→ **Görev 1**:
Burcu Yalkın söyleşisine göre şu üç ifade doğru mu: (a) Burcu Yalkın yazılarını belirli bir yerde yazar; (b) Pınar Erdal kardeşiyle yazı ve okuma üzerine konuşmaz; (c) Burcu Yalkın okumadan geçen bir günü boşa geçmiş sayar? Her birine evet ya da hayır deyin ve kararı veren sözleri söyleşiden aynen aktarın.
→ **Görev 2**:
Burcu Yalkın söyleşisini son cümlesinden sonra sürdürün.
[Alıntı metin]
Edebiyatçıların yaşamlarını, yazdıkları mekânları, son zamanlarda okuduğu kitapları bu defa yakınlarının gözünden mercek altına almaya çalıştık. Yazar Burcu Yalkın’ı, kardeşi Pınar Erdal ile konuştuk.
Yazılarını nerede yazar? Yazarken denk geldiğinizde o an yaşadığınız ilginç bir anınız oldu mu?
Belirli bir yerde yazmaz. Bilgisayarında ya da gece uykusundan uyanınca aldığı notlar üzerinden de ilerletebilir şiirini. Defalarca yazdığı üstünü çizdiği, karaladığı taslaklar da olabiliyor, bu şekilde yazdıkları genellikle daha uzun sürede bitiyor. Kendi başına yazmayı tercih ediyor, o yüzden olmadı.
Kardeşinizle yazı/okuma üzerine neler paylaşırsınız?
Yazı ve okumaya çok vakit ayıramıyorum. O yüzden konuşmuyoruz. Şiir hakkında da maalesef çok bir birikime sahip değilim. Daha doğrusu yakınlık duymuyorum. Burcu’nun genelde kendi şiirleriyle konuştuğunu, sesli okumalar yaptığını ve yazdıktan sonra şiiriyle yakınlaşmaya çalıştığını biliyorum. Bir başkasının yazdığı hissi oluyormuş, bu yüzden bir çocuk gibi onu sevene kadar bekliyormuş. Okumadığı zamanlarda huzursuz olduğunu ve düzenli okumaya çalıştığını biliyorum. Eğer okumadıysa o günü boşa geçmiş demekmiş.
[/Alıntı metin]
[Sağlanan malzeme]
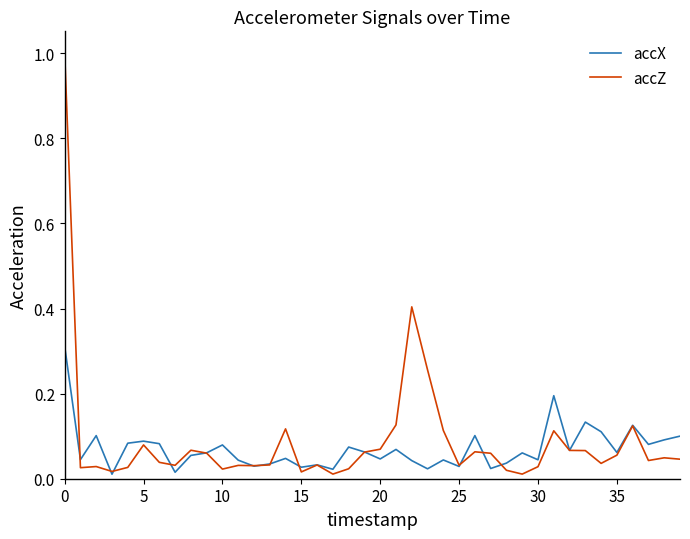

Which series has the largest total across all categories?

accZ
[/Sağlanan malzeme]
→ **Sonuç 1**:
(a) Hayır: "Belirli bir yerde yazmaz."
(b) Evet: "O yüzden konuşmuyoruz."
(c) Evet: "Eğer okumadıysa o günü boşa geçmiş demekmiş."

→ **Sonuç 2**:
Yazdıklarıyla ilgili sizden ne tür fikir/ öneri alır?
Burcu genelde kendi iç dünyasında yaşıyor. Yazdıklarıyla ilgili dediğim gibi kendi kendisiyle konuşmaları var. Birkaç arkadaşıyla bu konularda paylaşımları oluyor.
Yazı yazarken vazgeçemediği ritüelleri nelerdir?
Çok belirli şeyler yok. Bazen sallandığını, volta şeklinde yürüdüğünü, alnına elini sürdüğünü, görüntüler ve fısıltılar üzerinden şiirlerini ilerlettiğini biliyorum.
Son olarak, elinde en son gördüğünüz kitapları öğrenebilir miyiz?
Birkaç kitabı aynı zamanda okumayı seviyor. Fernando Pessoa Huzursuzluğun Kitabı, Roland Barthes Yazı Üzerine Çeşitlemeler, Walter Benjamin Tek Yön
edebiyathaber.net (2 Şubat 2023)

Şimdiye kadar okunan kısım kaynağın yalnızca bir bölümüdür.